On Friday last week, a Dane County Circuit Court dismissed a case brought by five lesbian couples where one of the partners is or was an employee of the state, Dunnum v. Department of Employee Trust Funds.
The state extends sick leave, health insurance and family leave benefits for the dependents (defined to include a married spouse) of state employees. The plaintiffs claimed they were denied equal protection of law because those state benefits are not extended to the same-sex partners of state employees.
The case is particularly important because the statutory definition of “dependent” at question in this case would apply to municipalities and school boards, affecting their benefit packages and budgets. The state legislature and 8 municipalities had earlier been denied intervenor status in this case.

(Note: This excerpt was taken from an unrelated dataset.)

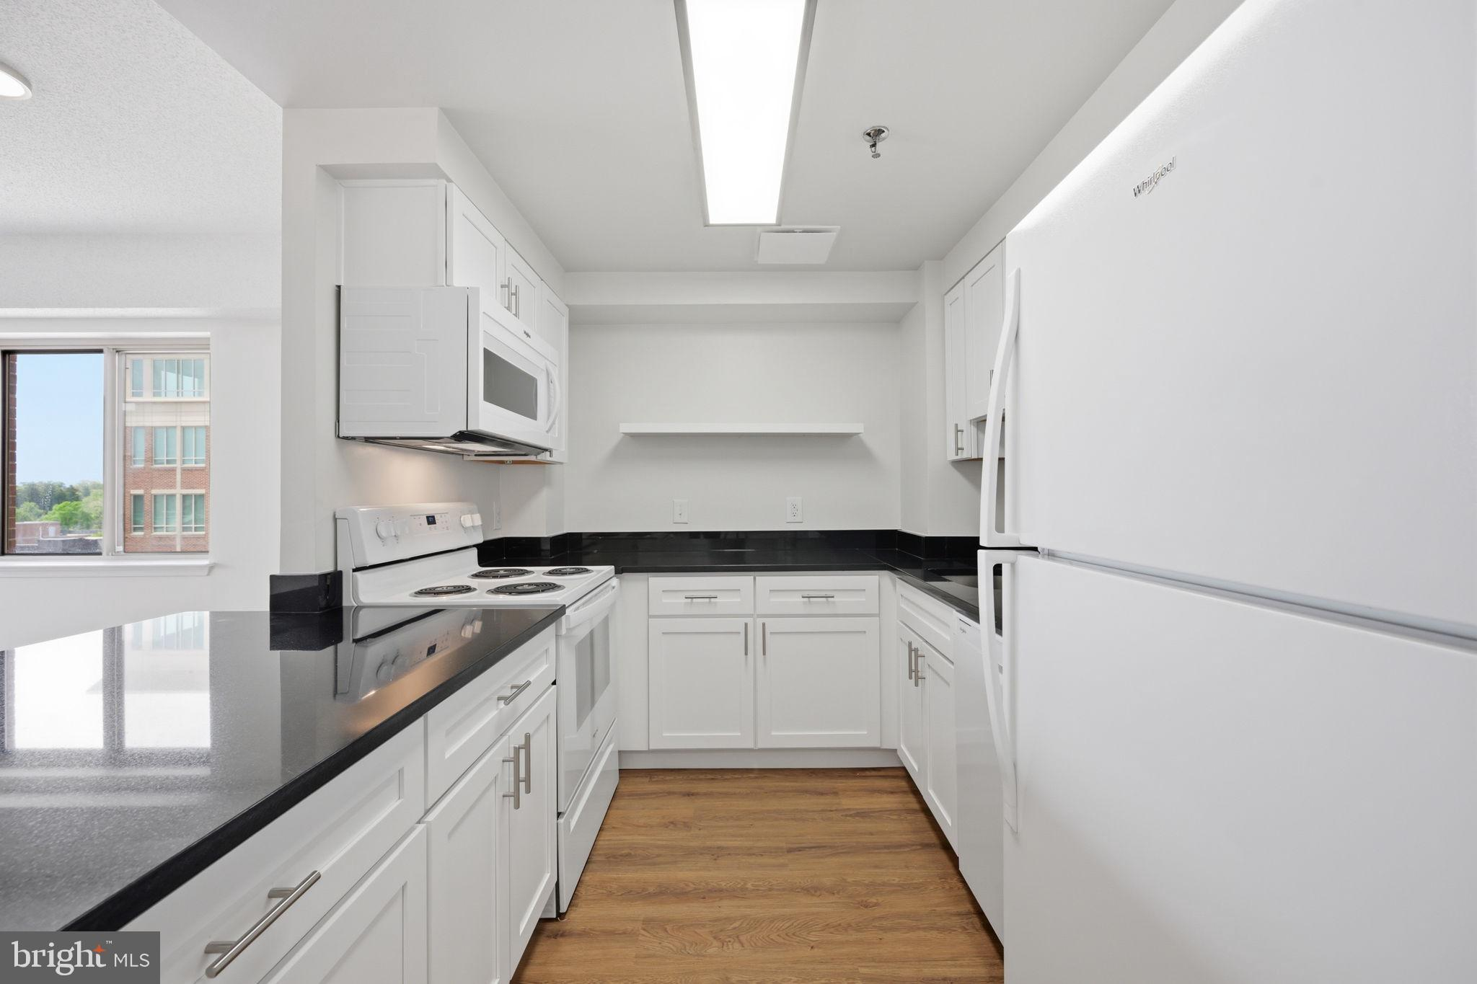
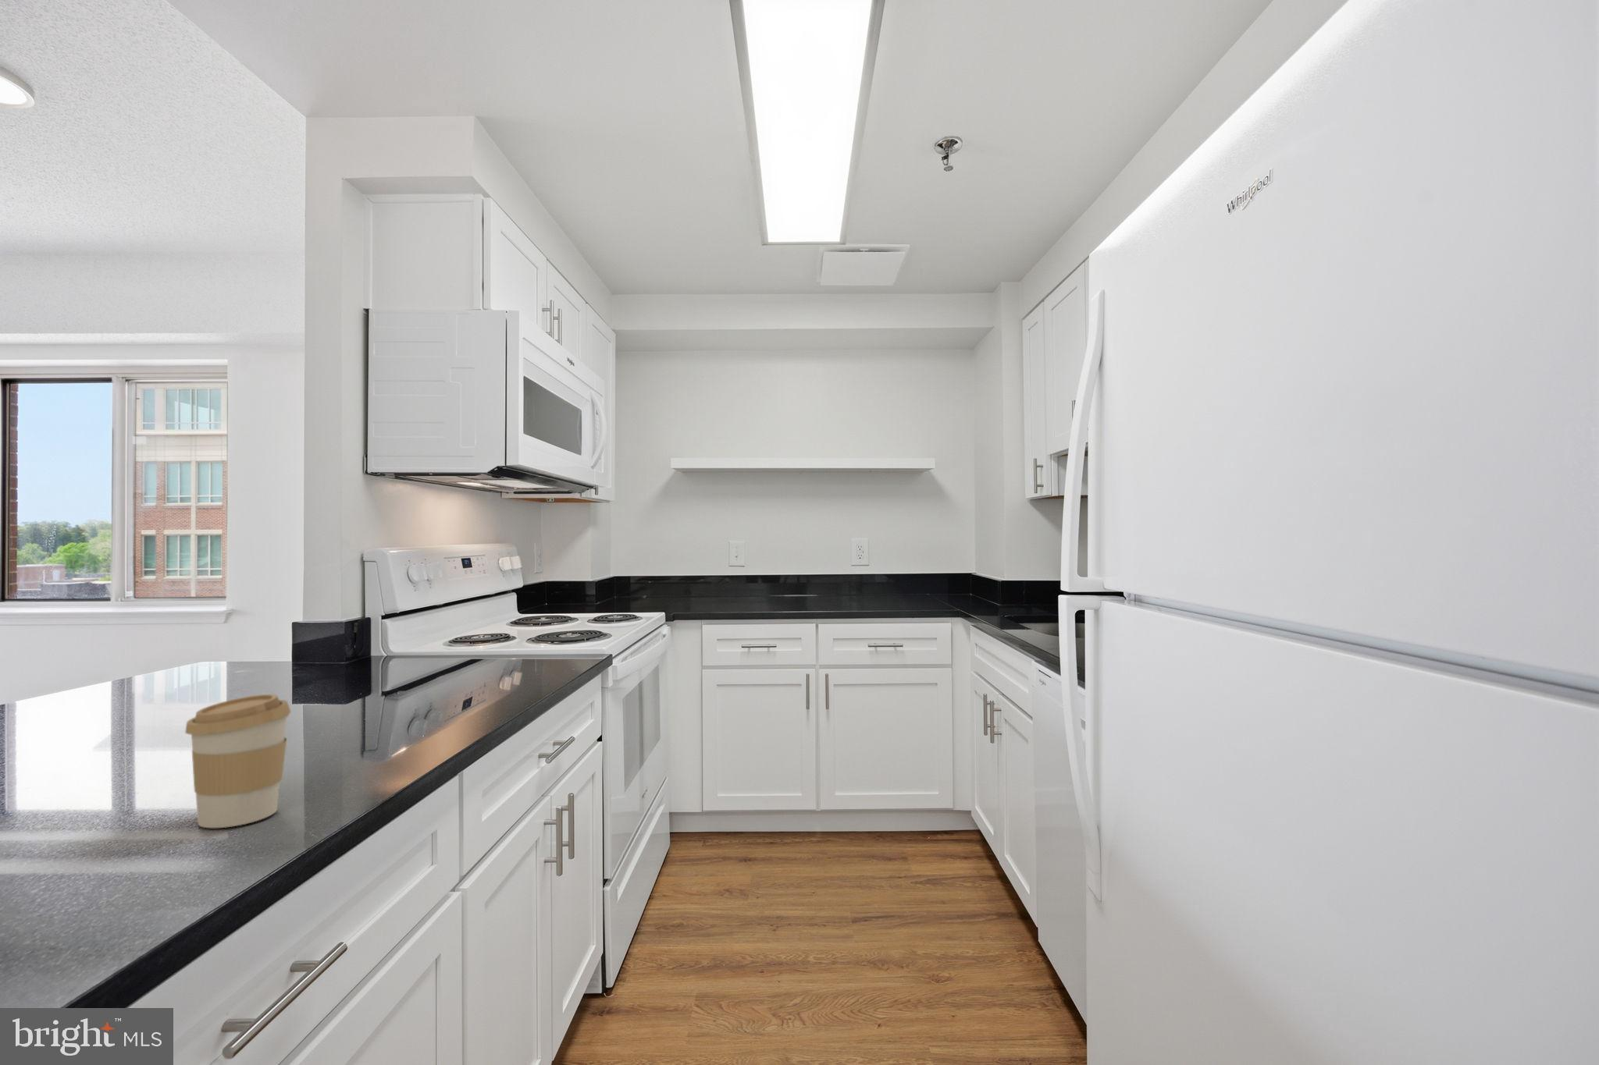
+ coffee cup [184,694,291,828]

On Friday, Judge David Flannagan based his ruling on a previous sexual-orientation discrimination decision, Phillips v. Wisconsin Personnel Commission (1992). A State Court of Appeals held in Phillips that state statutes for employee benefits specifically referred to a married spouse, excluding both same-sex and opposite-sex, non-married partners and therefore did not discriminate based on sexual orientation but on whether an employee was married or not.
Judge Flannagan constrained himself to precedent in Dunnum, ruling that the Phillips precedent required him to dismiss the lesbian couples’ claim because the definition of “dependent” is based on marital status and not sexual orientation–unmarried individuals are treated equally.
However, the Judge freely expressed repeatedly in the 46-page decision his opinion that the lesbian couples should be given the benefts and that had the Phillips precedent not stood in his way, he would have ruled in favor of same-sex domestic partner benefits for state employees. That opinion is now case law and will most likely inform any future decision on domestic partner benefits in this state.